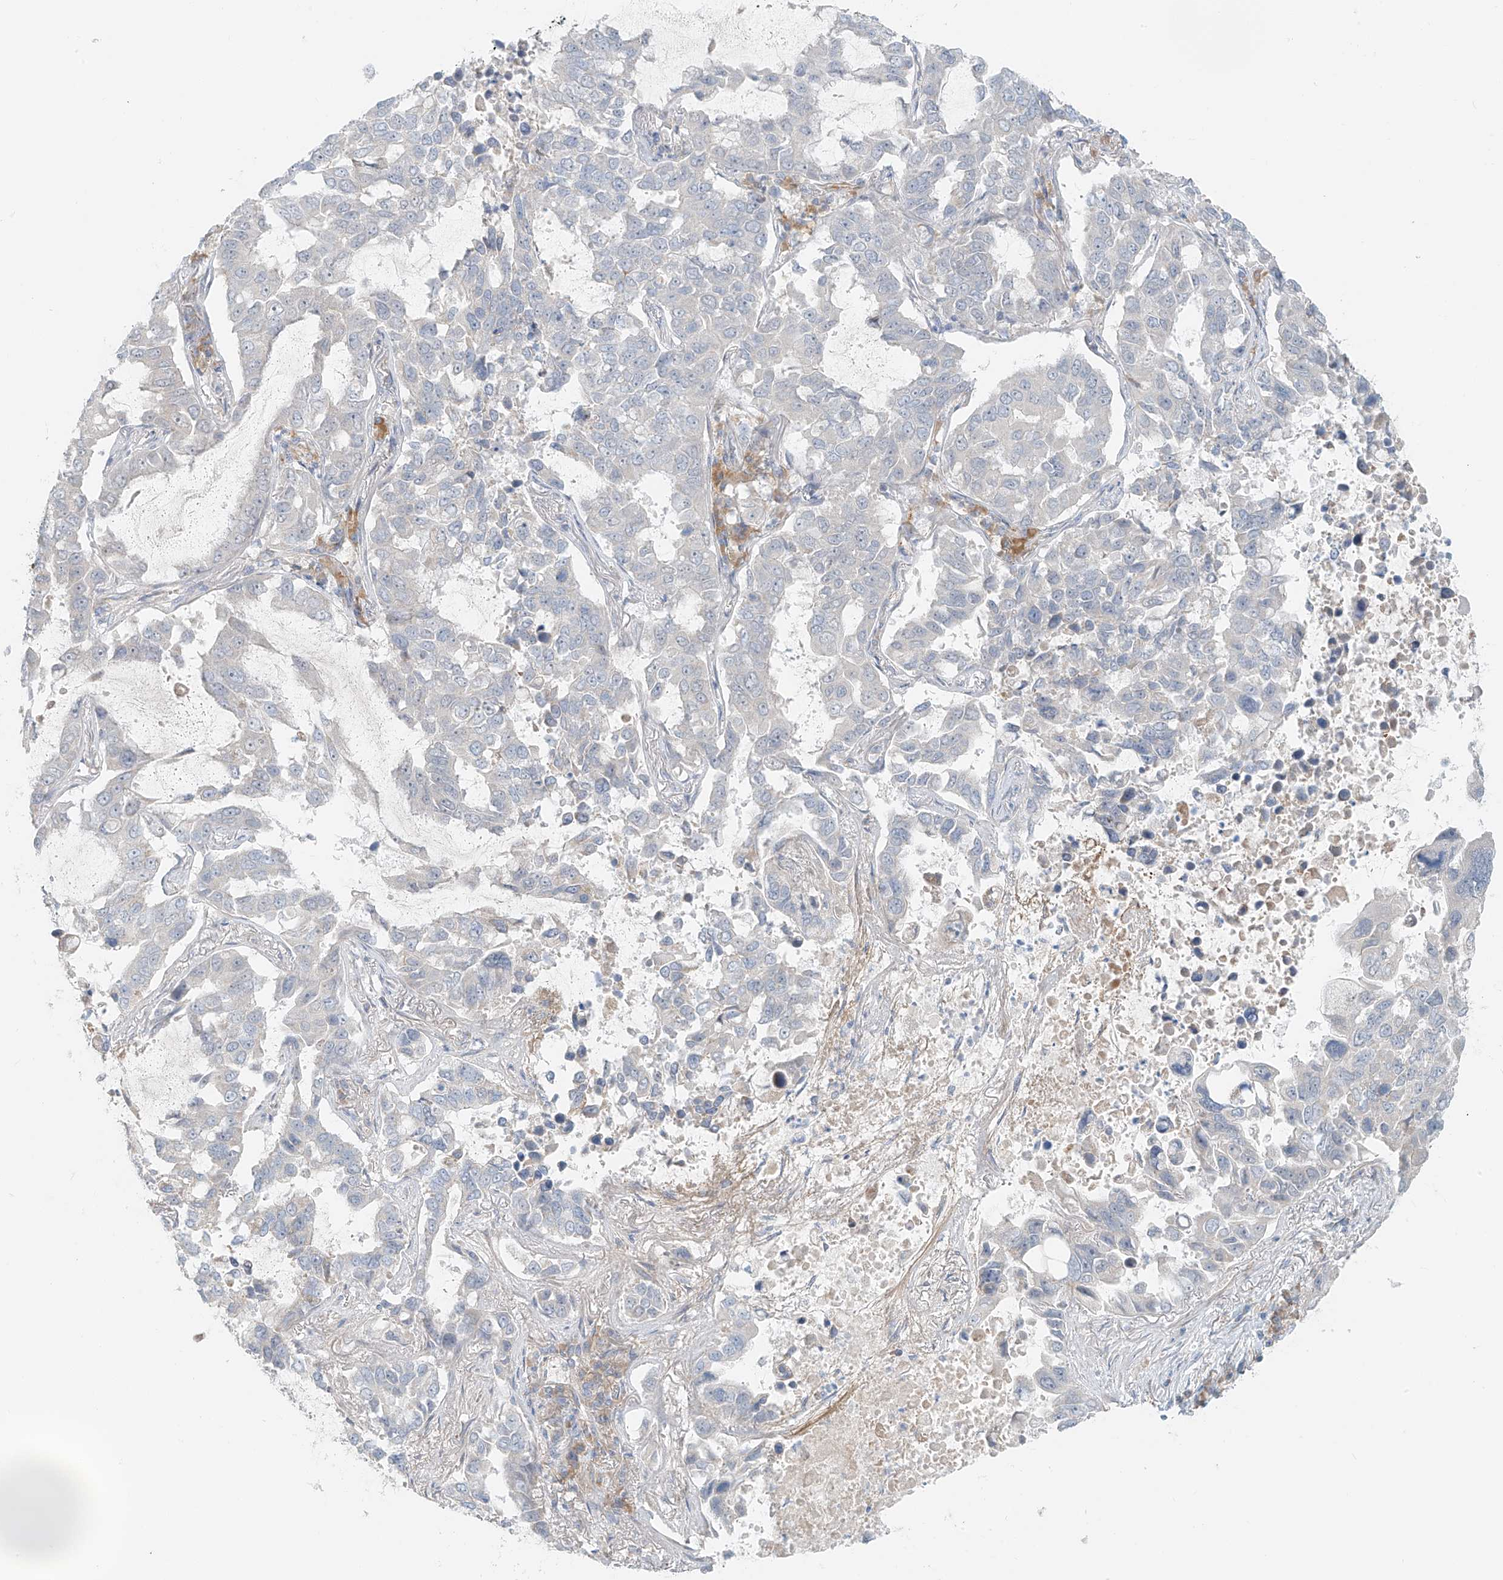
{"staining": {"intensity": "negative", "quantity": "none", "location": "none"}, "tissue": "lung cancer", "cell_type": "Tumor cells", "image_type": "cancer", "snomed": [{"axis": "morphology", "description": "Adenocarcinoma, NOS"}, {"axis": "topography", "description": "Lung"}], "caption": "The immunohistochemistry (IHC) photomicrograph has no significant expression in tumor cells of adenocarcinoma (lung) tissue. (DAB (3,3'-diaminobenzidine) immunohistochemistry, high magnification).", "gene": "UST", "patient": {"sex": "male", "age": 64}}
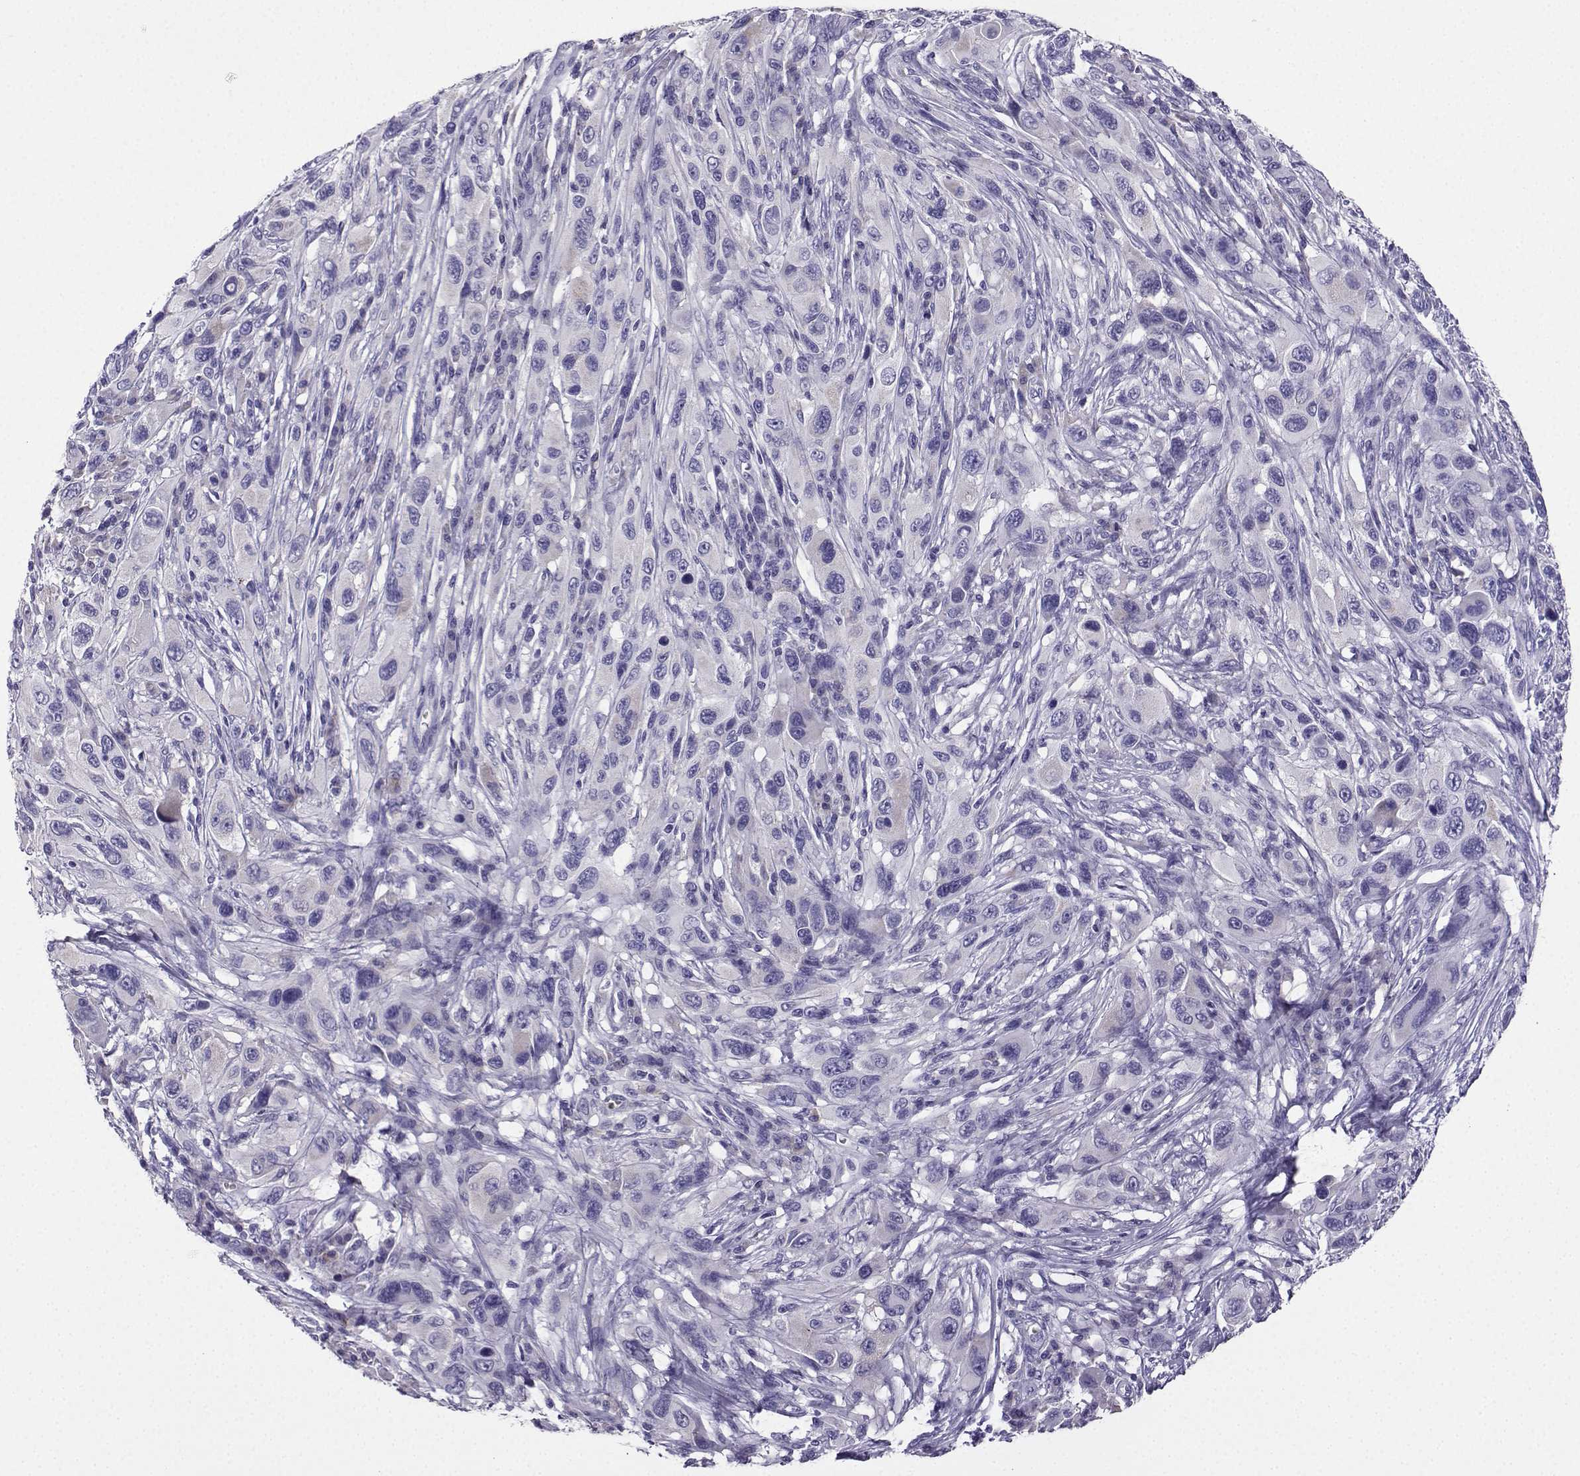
{"staining": {"intensity": "negative", "quantity": "none", "location": "none"}, "tissue": "melanoma", "cell_type": "Tumor cells", "image_type": "cancer", "snomed": [{"axis": "morphology", "description": "Malignant melanoma, NOS"}, {"axis": "topography", "description": "Skin"}], "caption": "High power microscopy histopathology image of an immunohistochemistry (IHC) histopathology image of malignant melanoma, revealing no significant expression in tumor cells.", "gene": "LINGO1", "patient": {"sex": "male", "age": 53}}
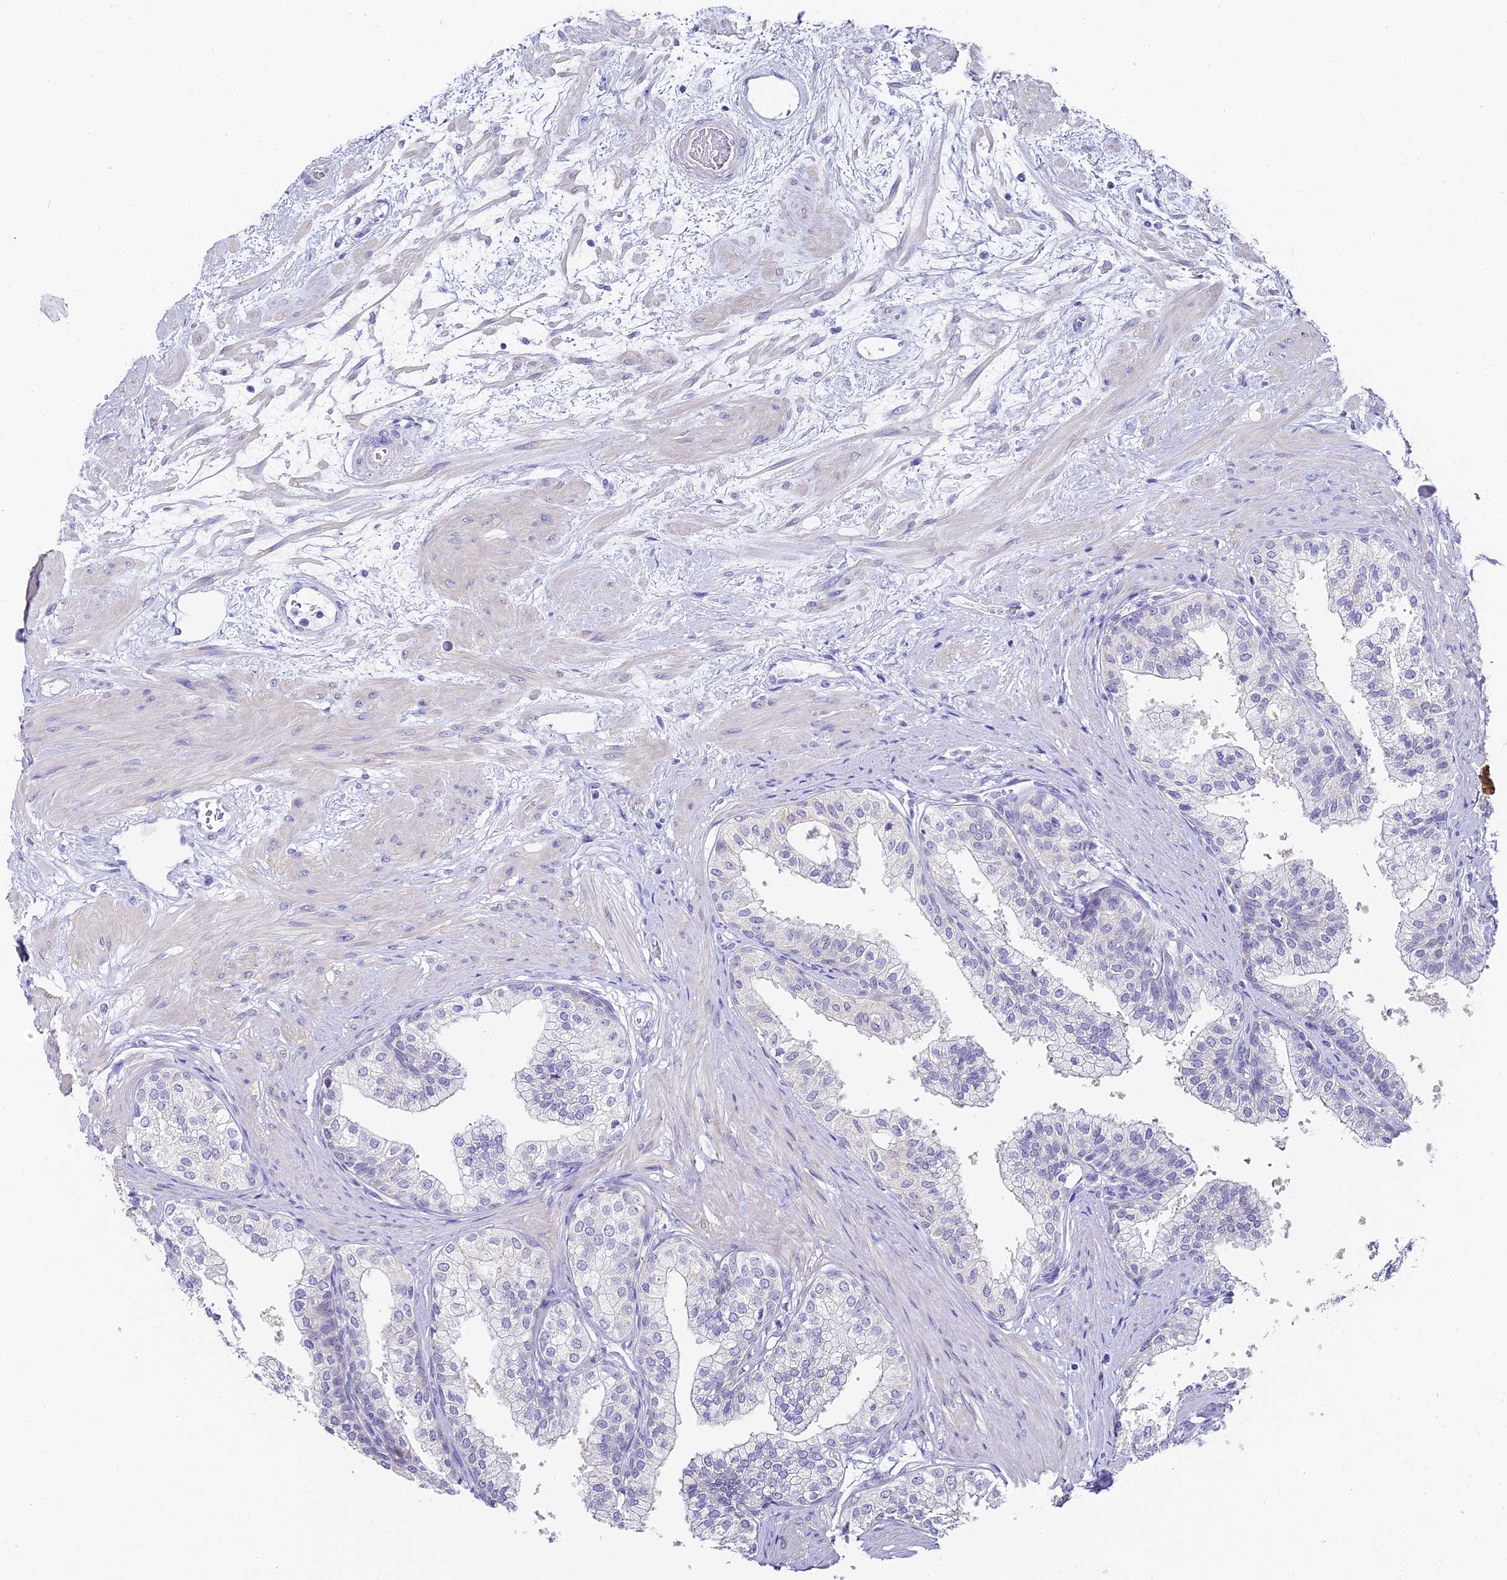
{"staining": {"intensity": "negative", "quantity": "none", "location": "none"}, "tissue": "prostate", "cell_type": "Glandular cells", "image_type": "normal", "snomed": [{"axis": "morphology", "description": "Normal tissue, NOS"}, {"axis": "topography", "description": "Prostate"}], "caption": "Human prostate stained for a protein using IHC exhibits no positivity in glandular cells.", "gene": "ABHD14A", "patient": {"sex": "male", "age": 60}}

_Try it_
Before writing out the material above, please remove its pictures; everything else stays exact.

_Exercise answer_
{"staining": {"intensity": "negative", "quantity": "none", "location": "none"}, "tissue": "lung cancer", "cell_type": "Tumor cells", "image_type": "cancer", "snomed": [{"axis": "morphology", "description": "Adenocarcinoma, NOS"}, {"axis": "topography", "description": "Lung"}], "caption": "The immunohistochemistry (IHC) photomicrograph has no significant expression in tumor cells of adenocarcinoma (lung) tissue. (DAB (3,3'-diaminobenzidine) immunohistochemistry, high magnification).", "gene": "UST", "patient": {"sex": "male", "age": 64}}
{"staining": {"intensity": "negative", "quantity": "none", "location": "none"}, "tissue": "melanoma", "cell_type": "Tumor cells", "image_type": "cancer", "snomed": [{"axis": "morphology", "description": "Malignant melanoma, NOS"}, {"axis": "topography", "description": "Skin"}], "caption": "High power microscopy histopathology image of an immunohistochemistry (IHC) histopathology image of malignant melanoma, revealing no significant expression in tumor cells.", "gene": "LINGO1", "patient": {"sex": "male", "age": 53}}
{"staining": {"intensity": "negative", "quantity": "none", "location": "none"}, "tissue": "prostate", "cell_type": "Glandular cells", "image_type": "normal", "snomed": [{"axis": "morphology", "description": "Normal tissue, NOS"}, {"axis": "topography", "description": "Prostate"}], "caption": "Human prostate stained for a protein using IHC exhibits no positivity in glandular cells.", "gene": "ABHD14A", "patient": {"sex": "male", "age": 60}}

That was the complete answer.